Senator John McCain said that if he were president he would immediately fire Securities and Exchange Commission Chairman Christopher Cox because “in my view he has betrayed the public’s trust.”
The Republican nominee for president made the statement while campaigning in Cedar Rapids, Iowa. “If I were president today, I would fire him,” he said, according to press reports. The remarks had been prepared for delivery, according to the Wall Street Journal online edition.
Cox, a former Republican senator from California, was appointed to the SEC job by President George W. Bush in 2005. The president has continued to stand by Cox, and, according to Reuters, a spokeswoman for the White House repeated today that the SEC chairman continues to have the president’s support.

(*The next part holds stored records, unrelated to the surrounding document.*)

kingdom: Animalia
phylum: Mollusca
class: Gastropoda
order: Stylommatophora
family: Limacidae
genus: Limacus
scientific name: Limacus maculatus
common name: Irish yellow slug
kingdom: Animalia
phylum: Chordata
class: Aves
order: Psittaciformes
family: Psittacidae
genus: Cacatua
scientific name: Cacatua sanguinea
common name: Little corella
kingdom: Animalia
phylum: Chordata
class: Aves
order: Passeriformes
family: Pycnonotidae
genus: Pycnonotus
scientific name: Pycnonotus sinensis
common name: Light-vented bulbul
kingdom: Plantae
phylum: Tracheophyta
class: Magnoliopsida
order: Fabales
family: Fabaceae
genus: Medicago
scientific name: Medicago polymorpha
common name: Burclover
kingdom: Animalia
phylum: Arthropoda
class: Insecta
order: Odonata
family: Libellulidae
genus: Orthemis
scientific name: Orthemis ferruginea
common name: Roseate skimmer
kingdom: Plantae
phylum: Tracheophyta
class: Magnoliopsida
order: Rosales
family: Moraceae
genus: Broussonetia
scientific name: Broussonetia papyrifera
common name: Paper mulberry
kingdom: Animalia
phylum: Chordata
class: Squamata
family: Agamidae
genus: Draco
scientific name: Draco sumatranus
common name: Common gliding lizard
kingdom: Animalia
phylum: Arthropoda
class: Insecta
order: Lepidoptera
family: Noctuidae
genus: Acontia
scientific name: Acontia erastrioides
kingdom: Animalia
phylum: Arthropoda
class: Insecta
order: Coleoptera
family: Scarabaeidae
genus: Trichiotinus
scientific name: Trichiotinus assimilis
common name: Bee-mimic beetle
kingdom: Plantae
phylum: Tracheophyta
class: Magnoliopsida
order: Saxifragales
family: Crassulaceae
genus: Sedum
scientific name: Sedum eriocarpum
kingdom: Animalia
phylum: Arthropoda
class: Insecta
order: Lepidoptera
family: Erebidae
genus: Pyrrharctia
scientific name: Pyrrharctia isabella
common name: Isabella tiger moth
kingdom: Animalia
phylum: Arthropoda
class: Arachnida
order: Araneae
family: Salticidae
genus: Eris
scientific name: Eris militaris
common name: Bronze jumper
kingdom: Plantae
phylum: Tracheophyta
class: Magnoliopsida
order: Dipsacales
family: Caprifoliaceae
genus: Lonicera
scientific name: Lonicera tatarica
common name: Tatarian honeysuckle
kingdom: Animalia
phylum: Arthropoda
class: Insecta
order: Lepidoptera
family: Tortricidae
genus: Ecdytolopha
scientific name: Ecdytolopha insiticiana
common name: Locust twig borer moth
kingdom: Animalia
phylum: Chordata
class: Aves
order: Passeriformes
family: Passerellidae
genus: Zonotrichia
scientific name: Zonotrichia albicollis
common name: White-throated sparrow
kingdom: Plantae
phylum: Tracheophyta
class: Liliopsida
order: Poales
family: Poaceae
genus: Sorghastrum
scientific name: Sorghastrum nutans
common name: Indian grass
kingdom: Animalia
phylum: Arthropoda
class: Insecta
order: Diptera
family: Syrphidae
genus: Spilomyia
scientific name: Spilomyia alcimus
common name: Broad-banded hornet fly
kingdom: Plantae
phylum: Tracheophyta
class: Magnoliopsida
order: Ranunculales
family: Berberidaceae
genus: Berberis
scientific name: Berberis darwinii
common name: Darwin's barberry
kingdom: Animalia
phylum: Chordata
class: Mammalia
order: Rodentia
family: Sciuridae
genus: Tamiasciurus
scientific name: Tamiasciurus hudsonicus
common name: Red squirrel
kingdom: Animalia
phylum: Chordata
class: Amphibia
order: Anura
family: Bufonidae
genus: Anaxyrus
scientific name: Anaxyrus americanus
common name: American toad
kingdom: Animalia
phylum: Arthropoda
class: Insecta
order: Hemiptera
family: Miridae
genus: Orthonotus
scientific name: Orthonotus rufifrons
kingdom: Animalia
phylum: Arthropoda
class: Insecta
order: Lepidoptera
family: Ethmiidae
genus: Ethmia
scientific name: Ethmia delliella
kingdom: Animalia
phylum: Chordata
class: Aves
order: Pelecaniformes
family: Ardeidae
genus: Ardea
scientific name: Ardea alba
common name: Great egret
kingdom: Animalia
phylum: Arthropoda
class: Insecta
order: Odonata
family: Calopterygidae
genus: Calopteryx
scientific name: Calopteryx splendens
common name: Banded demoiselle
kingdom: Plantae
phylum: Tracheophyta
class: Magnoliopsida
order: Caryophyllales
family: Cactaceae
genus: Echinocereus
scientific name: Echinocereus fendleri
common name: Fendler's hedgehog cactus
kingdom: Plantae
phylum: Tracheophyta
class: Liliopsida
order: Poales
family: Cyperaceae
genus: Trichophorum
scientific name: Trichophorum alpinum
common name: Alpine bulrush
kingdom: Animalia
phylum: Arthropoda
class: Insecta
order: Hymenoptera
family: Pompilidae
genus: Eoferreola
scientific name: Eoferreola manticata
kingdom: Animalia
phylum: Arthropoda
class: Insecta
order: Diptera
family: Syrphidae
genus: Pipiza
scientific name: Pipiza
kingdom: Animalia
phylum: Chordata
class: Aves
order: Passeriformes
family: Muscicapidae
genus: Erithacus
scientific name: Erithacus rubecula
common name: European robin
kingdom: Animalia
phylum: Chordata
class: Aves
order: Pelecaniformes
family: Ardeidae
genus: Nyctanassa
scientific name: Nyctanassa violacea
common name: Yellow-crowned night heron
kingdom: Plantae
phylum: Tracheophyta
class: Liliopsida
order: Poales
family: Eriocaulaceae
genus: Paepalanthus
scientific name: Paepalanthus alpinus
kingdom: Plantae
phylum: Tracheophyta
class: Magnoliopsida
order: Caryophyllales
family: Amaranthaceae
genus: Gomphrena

A spokesman for the SEC didn’t immediately respond to a CFO.com request for comment on Senator McCain’s criticism of Cox. In a public statement issued shortly after this story was first published, Cox said “While I have great respect for Senator McCain, we have sometimes disagreed, and this is one such occasion.” Cox cited a long list of SEC actions taken in response to the current market crisis, adding, “The best response to political jabs like this is simply to put your head down and not lose a step doing the best job you can possibly do on behalf of those you serve. For my part, I plan to do just that. I leave the political campaigns to pursue their own course.”
McCain, of Arizona, also called for a new Mortgage and Financial Institutions trust, or MFI, to work with regulators and the private sector to strengthen markets. His Democratic opponent, Illinois Senator Barack Obama, also supports the MFI trust.
In his Iowa remarks, Senator McCain said that the trading rules being overseen by Cox’s SEC had turned “our markets into a casino,” and he singled out naked short selling, “which simply means that you can sell stock without ever owning it.” In the latest crisis, speculators “pounded the shares of even good companies into the ground,” he said, according to the Reuters report.
In recent days, Cox also has been campaigning for rules to force hedge funds and other investors to expose their short positions.